Leaders of a group that edited a controversial history textbook denied Tuesday the book whitewashes Japan’s wartime atrocities.
Speaking at the Foreign Correspondents’ Club of Japan, Hidetsugu Yagi, president of the Japanese Society for History Textbook Reform, said foreign experts and political leaders appear to have criticized the junior high school textbook without having read it.
So more non-Japanese can read it, the society has translated part of the book into English, Chinese and Korean, said Yagi, an assistant professor at Takasaki City University of Economics.
The society on Monday published its Chinese translation of sections relatingto China on its Web site at www.tsukurukai.com.
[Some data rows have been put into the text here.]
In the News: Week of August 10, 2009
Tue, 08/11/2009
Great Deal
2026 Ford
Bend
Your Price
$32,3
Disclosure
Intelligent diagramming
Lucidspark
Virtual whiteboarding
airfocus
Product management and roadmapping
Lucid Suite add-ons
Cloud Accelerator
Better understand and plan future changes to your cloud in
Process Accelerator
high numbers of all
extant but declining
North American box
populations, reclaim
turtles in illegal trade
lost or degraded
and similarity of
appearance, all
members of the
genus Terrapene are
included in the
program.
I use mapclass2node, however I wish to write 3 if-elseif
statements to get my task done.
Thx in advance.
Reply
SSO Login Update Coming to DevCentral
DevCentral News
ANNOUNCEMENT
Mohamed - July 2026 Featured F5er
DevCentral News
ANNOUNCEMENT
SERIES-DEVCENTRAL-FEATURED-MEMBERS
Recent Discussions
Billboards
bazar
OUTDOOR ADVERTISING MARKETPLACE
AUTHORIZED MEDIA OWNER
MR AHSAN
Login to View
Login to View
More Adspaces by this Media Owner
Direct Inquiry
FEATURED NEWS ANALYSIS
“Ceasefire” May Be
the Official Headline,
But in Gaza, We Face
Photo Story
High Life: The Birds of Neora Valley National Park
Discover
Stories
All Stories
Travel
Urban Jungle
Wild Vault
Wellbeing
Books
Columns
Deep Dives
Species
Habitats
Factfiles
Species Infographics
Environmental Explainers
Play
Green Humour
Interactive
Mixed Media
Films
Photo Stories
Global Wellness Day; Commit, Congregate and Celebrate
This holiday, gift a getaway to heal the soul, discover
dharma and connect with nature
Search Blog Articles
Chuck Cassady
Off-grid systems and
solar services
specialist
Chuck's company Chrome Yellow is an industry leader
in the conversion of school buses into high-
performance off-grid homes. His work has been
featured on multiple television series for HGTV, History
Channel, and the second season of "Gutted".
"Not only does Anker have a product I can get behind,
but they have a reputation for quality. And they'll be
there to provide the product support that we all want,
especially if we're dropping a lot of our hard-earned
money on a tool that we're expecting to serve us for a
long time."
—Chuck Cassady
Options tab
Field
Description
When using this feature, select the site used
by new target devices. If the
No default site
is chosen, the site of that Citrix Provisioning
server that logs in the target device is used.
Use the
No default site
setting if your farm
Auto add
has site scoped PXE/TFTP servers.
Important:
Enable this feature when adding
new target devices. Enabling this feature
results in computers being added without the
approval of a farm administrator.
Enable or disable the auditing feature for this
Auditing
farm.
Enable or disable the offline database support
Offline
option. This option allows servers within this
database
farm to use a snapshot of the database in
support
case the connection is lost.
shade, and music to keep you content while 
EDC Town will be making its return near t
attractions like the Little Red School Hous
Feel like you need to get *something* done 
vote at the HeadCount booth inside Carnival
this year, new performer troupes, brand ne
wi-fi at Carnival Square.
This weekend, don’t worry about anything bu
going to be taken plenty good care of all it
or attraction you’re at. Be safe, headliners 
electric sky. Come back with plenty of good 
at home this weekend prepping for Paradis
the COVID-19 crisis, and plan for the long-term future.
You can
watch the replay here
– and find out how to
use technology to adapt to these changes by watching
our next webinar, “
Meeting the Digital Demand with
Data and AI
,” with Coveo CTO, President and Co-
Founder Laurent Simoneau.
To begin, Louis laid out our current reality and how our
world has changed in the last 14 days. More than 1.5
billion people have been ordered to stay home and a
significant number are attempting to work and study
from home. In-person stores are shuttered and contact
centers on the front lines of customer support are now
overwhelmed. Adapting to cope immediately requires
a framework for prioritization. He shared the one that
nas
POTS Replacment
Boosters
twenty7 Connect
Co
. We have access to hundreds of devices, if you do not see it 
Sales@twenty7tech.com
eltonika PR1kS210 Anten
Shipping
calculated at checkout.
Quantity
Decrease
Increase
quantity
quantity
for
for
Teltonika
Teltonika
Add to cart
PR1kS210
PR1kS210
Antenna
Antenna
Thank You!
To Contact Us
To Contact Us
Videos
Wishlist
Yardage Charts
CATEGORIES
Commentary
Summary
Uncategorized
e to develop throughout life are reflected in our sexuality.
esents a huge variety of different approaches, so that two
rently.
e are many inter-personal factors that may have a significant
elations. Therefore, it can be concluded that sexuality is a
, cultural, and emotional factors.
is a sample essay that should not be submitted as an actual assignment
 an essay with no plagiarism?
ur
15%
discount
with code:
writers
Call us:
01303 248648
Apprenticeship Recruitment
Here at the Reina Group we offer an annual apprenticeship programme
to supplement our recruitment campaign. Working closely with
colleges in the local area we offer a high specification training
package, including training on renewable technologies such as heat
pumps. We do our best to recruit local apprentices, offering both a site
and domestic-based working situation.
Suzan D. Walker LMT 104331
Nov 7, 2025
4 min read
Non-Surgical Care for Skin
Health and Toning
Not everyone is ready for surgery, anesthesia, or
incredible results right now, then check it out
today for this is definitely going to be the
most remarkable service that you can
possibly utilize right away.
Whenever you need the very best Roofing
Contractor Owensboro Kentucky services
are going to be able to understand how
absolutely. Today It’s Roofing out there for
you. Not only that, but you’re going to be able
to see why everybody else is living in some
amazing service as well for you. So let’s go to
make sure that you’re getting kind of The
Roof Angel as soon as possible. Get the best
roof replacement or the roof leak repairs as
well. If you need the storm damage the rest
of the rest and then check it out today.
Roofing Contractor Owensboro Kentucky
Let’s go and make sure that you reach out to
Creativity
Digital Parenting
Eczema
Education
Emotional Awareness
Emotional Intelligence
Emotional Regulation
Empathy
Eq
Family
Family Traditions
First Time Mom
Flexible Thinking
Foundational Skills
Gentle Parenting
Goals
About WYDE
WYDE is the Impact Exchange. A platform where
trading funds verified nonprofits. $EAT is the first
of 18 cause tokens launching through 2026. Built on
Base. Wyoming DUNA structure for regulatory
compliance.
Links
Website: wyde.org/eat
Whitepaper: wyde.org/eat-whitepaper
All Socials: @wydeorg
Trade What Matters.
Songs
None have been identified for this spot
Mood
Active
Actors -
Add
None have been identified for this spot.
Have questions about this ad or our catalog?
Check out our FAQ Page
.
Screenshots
Its English translation of sections on events from the Industrial Revolution to the present and Korean translation of parts referring to the Korean Peninsula will be put on the Web site soon, according to Yagi.
The society was founded in 1997 by people known for having strong nationalistic views of history.
It created a history textbook for junior high school students, initially approved for use in schools by the Education, Culture, Sports, Science and Technology Ministry in 2001.
A revised edition, published by Fusosha Publishing Inc., was approved by the ministry last month.
But critics say the book glosses over Japanese military aggression in China from the 1930s through World War II and Japan’s colonial rule of the Korean Peninsula.
The textbook makes no reference to women, mostly Asian, who were forced into sexual slavery at frontline brothels for the Japanese military.
Nobukatsu Fujioka, an author of the textbook who also spoke Tuesday, said the society did not include that topic in the book because it had not found evidence that the women had been forced into the sex work.
He said that the seven other history textbooks approved by the education ministry this year either don’t refer to “comfort women” or are vague on the subject.
Fujioka, a professor at Takushoku University, said he does not believe the claim that about 300,000 Chinese civilians were killed by the Imperial Japanese Army in Nanjing in 1937 in the event known as the Nanjing Massacre. The society’s textbook calls it the Nanjing Incident.
“Studies show that about 15,000 Chinese soldiers died in a battle (against the Japanese) in Nanjing. . . . But there was no massacre that resulted in the death of tens of thousands of civilians,” Fujioka said.
The ministry’s approval of the textbook last month spurred anti-Japan demonstrations in several Chinese cities.
To ease tensions, Prime Minister Junichiro Koizumi made a rare apology for Japan’s wartime past in late April, while the Chinese government has since taken measures to contain the rallies.